POPE Francis said last Aug. 2 that the death penalty is wrong in all cases, as it is an attack on human dignity. He thus called for a change in the Catechism of the Roman Catholic Church which had accepted the death penalty if it is “the only practicable way to defend lives.”
The death penalty has had a colorful history in the Philippines. It was widely used during the Spanish colonial rule, with our national hero Jose Rizal and the priests Gomez, Burgoz, and Zamora (Gomburza) among the famous Filipinos executed by the government. Rizal was killed by firing squad, Gomburza by garrotte.
The electric chair was introduced by the American colonial Insular Government. After independence in 1946, the Philippines had its first execution in 1950 for one who had attempted to assassinate then President Manuel Roxas. Executions continued in succeeding administrations, until the 1987 Constitution banned the death penalty but said Congress may reinstate it for “heinous crimes.” It was reintroduced by law and executions resumed in 1999, then suspended again by another law in 2006 which replaced the death penalty with life imprisonment.
It was also in 2006 that the Philippines signed the Second Optional Protocol to the International Covenant on Civil and Political Rights, in which it committed to abolish the death penalty. President Gloria Macapagal pardoned many prisoners during her presidency, including those convicted of assassinating opposition leader Sen. Benigno Aquino Jr.

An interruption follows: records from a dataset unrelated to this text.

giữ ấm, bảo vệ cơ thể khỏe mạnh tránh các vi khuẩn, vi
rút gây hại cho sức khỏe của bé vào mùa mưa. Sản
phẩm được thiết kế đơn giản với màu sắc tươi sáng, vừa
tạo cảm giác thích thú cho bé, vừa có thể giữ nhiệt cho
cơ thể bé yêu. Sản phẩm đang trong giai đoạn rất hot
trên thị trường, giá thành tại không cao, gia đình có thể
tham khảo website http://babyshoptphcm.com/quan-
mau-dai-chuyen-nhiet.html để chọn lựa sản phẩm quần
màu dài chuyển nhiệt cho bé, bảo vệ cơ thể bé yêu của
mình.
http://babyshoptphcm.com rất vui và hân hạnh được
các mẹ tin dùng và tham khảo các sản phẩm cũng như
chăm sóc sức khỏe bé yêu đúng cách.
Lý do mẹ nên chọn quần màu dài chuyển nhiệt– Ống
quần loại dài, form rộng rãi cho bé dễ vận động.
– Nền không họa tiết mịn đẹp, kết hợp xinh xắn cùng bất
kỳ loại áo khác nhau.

There is today a move to restore the death penalty, led by President Duterte who wants it for those involved in illegal drugs, gun-fo-hire syndicates, and those who commit heinous crimes. When the House of Representatives voted to restore the death penalty in March 2017, then Speaker Pantaleon Alvarez removed from their House positions all those who voted against the bill. Among them was Pampanga Rep. Gloria Macapagal Arroyo who was removed as deputy speaker.
That was 17 months ago but the Senate to this day has not passed a counterpart death penalty bill. In the latest report from the Senate, Senate President Vicente Sotto III said he is suggesting an alternative bill to his fellow senators who remain firm against the death penalty. Sotto proposed a maximum-security island prison, like Alcatraz of the United States, for high-level drug offenders.
This is now the state of the effort to restore the death penalty in the Philippines, with the Senate as the last bastion of opposition. It will undoubtedly be encouraged by Pope Francis’ latest statement declaring the death penalty wrong in all cases, considering that 81 percent of Filipinos are Catholic. But President Duterte appears determined to further strengthen the drive on drugs with the death penalty.
These are truly crucial times which call for the wise decisions from all of us.